→ **Exercise brief**
Please quote the towel passage below between "Don't Panic" and "three British people.", inclusive.

→ **Quoted text**
----------

Book Read Free

Don't Panic

Page 15

by Neil Gaiman


  The complimentary towels were intended to cause the writers who received them to recommend them in print, something which happened almost without exception.

  The towels were originally available in a sort of purple and a sort of blue. They were large, strong, good value, and did all the things that hitchhikery towels are well known for doing, in addition to which they gave you something to read on long journeys, something that even Douglas Adams, in his initial treatise on towels, failed to think of. The second edition of towels were available in ‘Squornshellous Silver’ and ‘Beeblebrox Brown’, and were sixty inches by forty inches.*

  * A British chain store whose underwear can be found on two out of three British people.

  * A wide variety of merchandise, such as T-shirts, pens, badges, stickers, etc, is available from ZZ9 Plural Z Alpha (4-The Sycamores, Hadfield, Glossop, Derbyshire SK13 2BS, UK). Though the ‘official’ Hitchhiker’s towel is no longer available, ZZ9 Plural Z Alpha still sell a very nice ‘Don’t Panic’ towel. They would like to sell even more of them so that they can have their spare bedroom back.

----------

→ **Stored data**

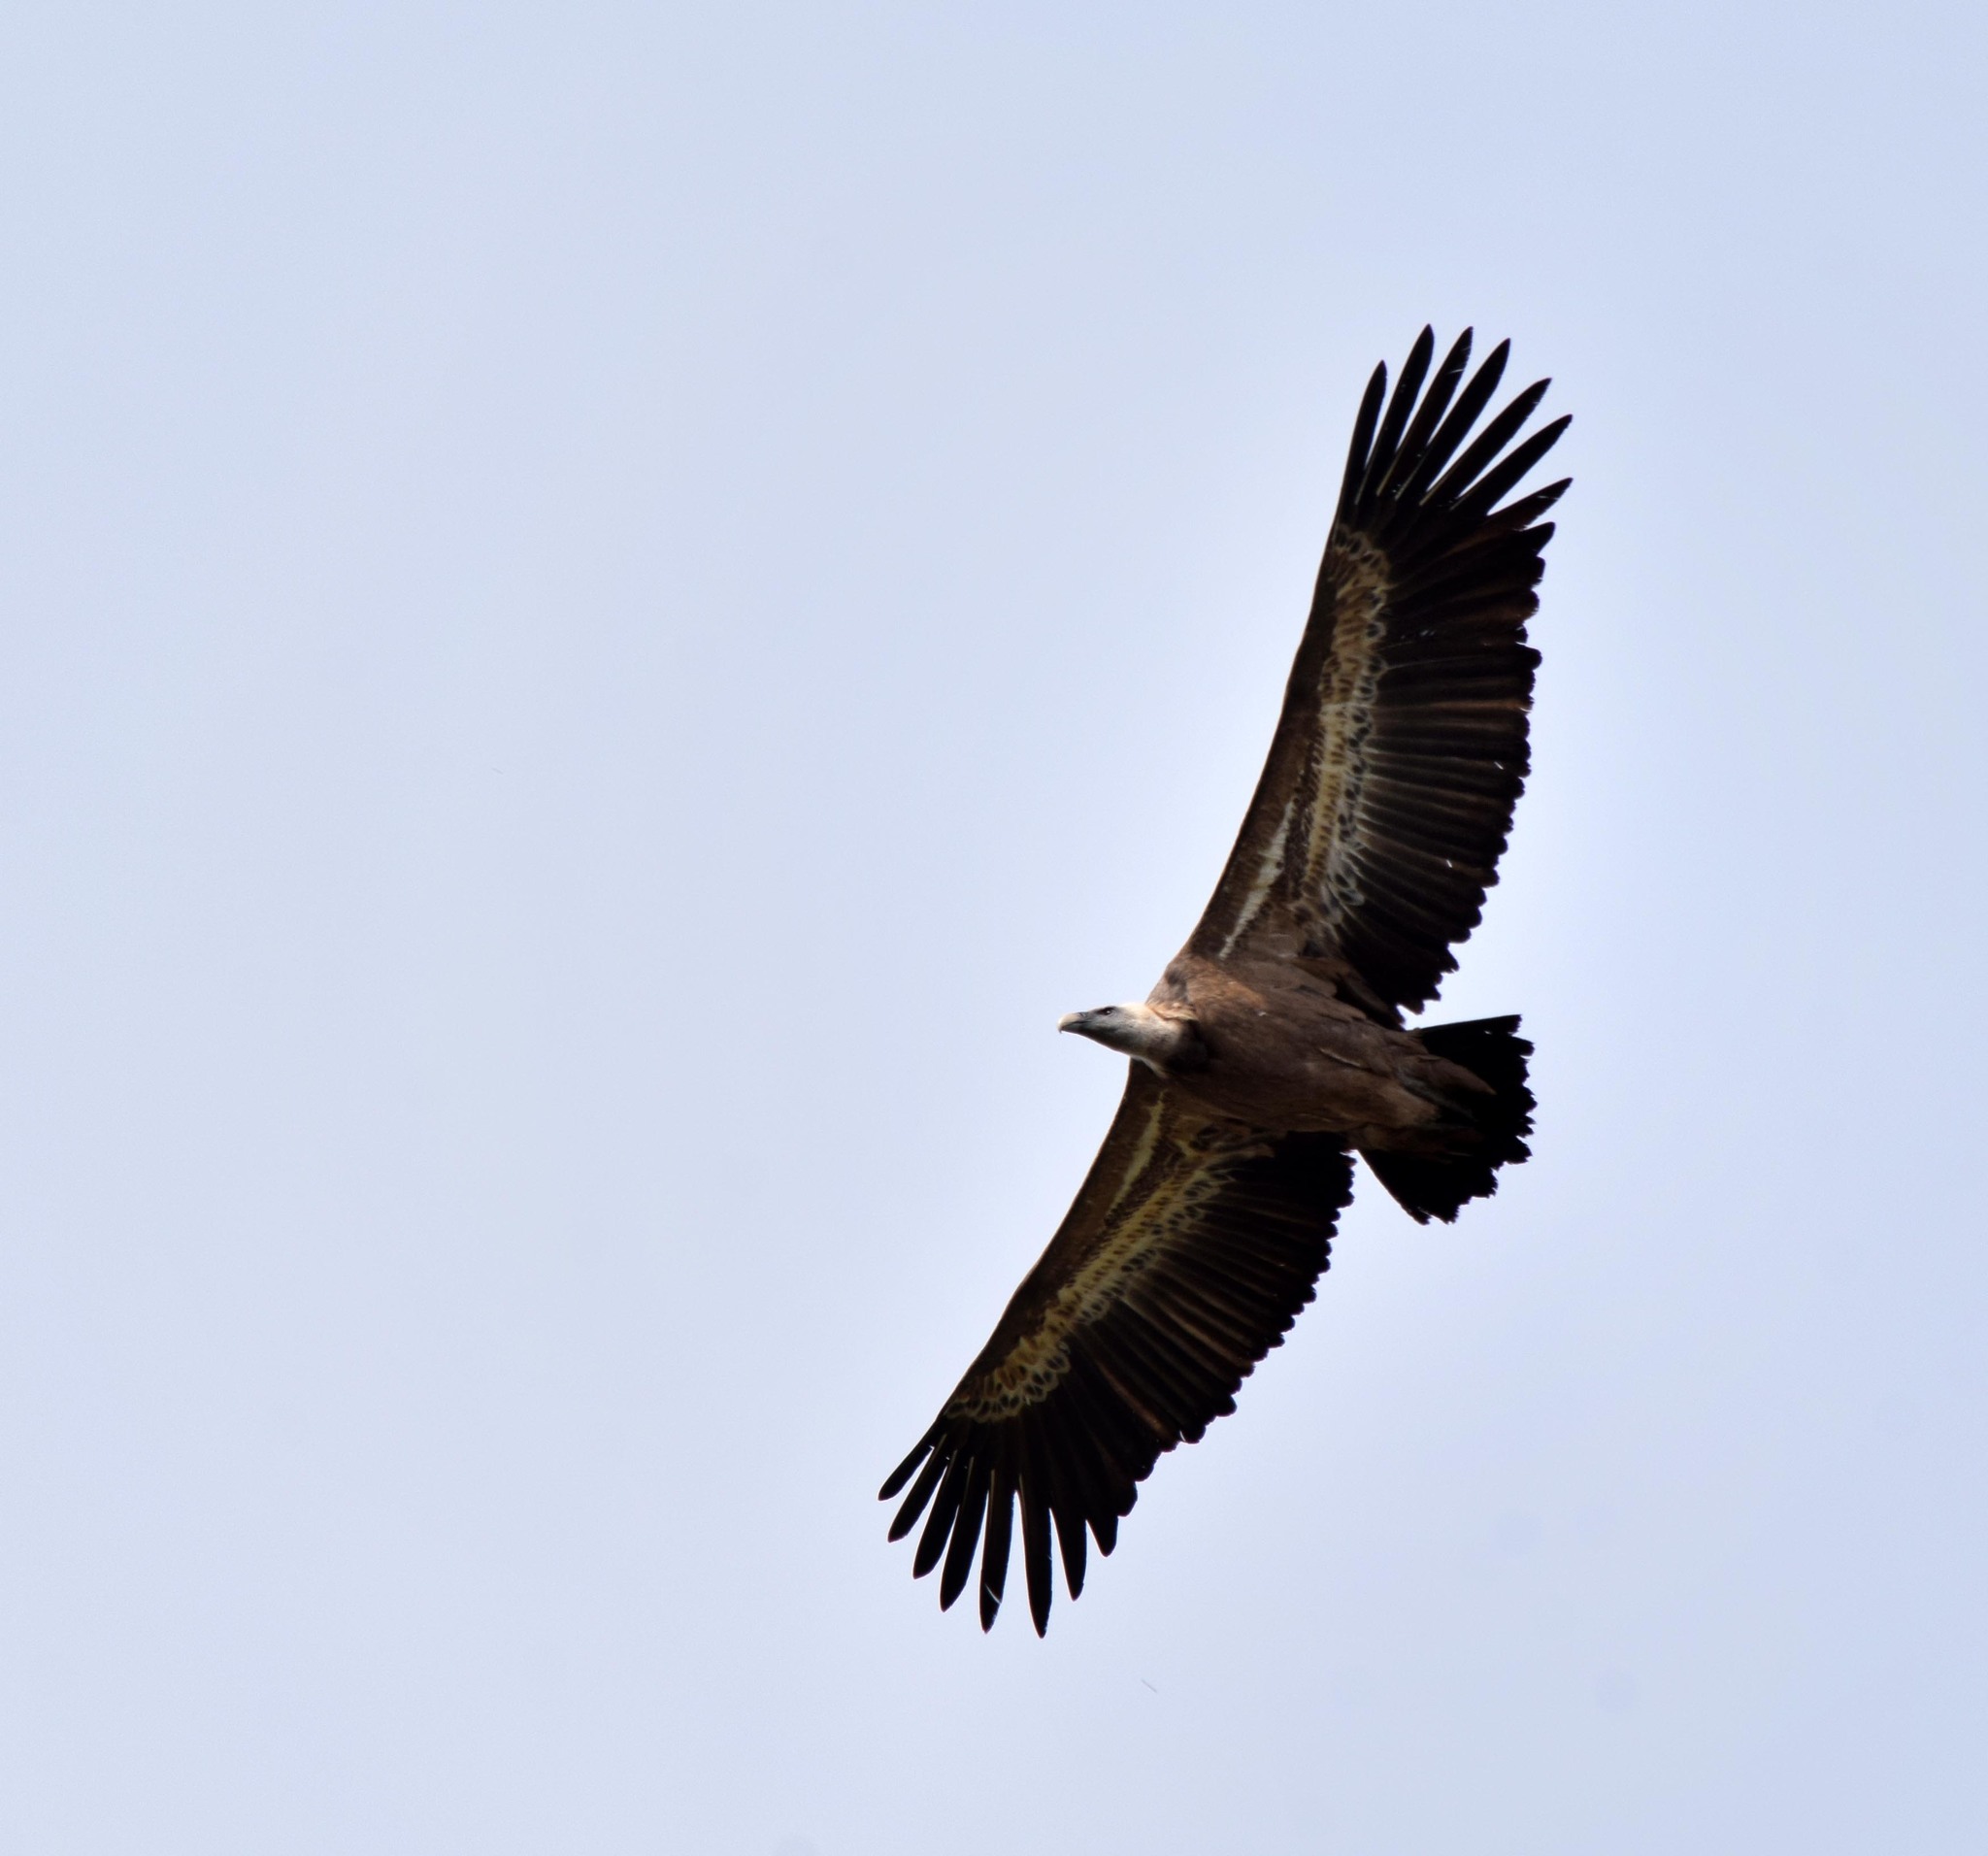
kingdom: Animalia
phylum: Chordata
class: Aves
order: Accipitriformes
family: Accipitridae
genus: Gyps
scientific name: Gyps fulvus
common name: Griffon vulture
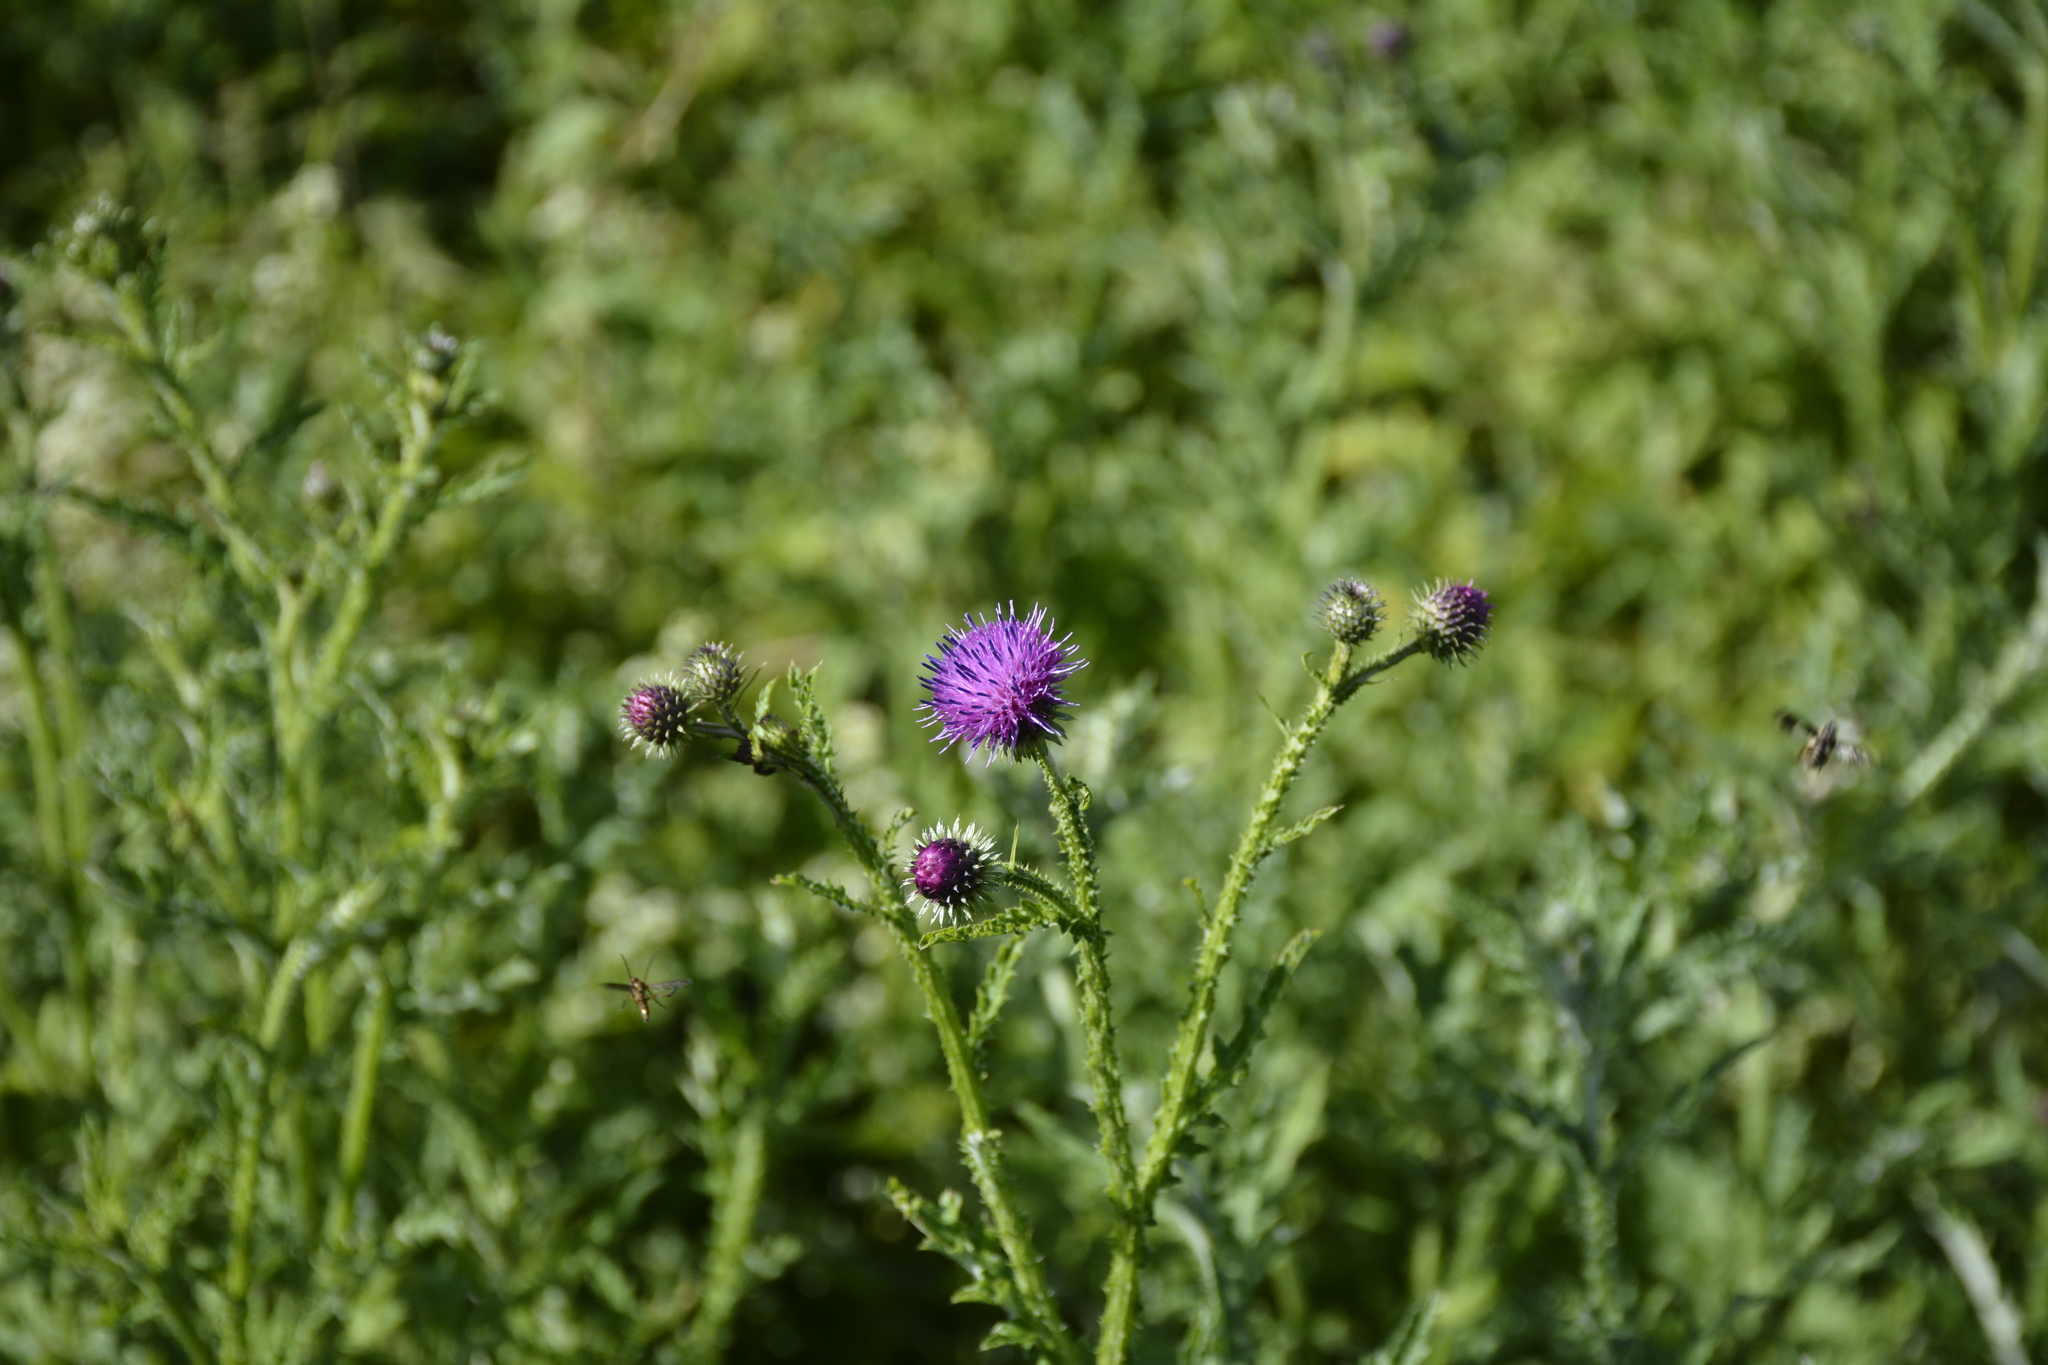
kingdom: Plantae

----------

→ **Answer in full**
Don't Panic

Page 15

by Neil Gaiman


  The complimentary towels were intended to cause the writers who received them to recommend them in print, something which happened almost without exception.

  The towels were originally available in a sort of purple and a sort of blue. They were large, strong, good value, and did all the things that hitchhikery towels are well known for doing, in addition to which they gave you something to read on long journeys, something that even Douglas Adams, in his initial treatise on towels, failed to think of. The second edition of towels were available in ‘Squornshellous Silver’ and ‘Beeblebrox Brown’, and were sixty inches by forty inches.*

  * A British chain store whose underwear can be found on two out of three British people.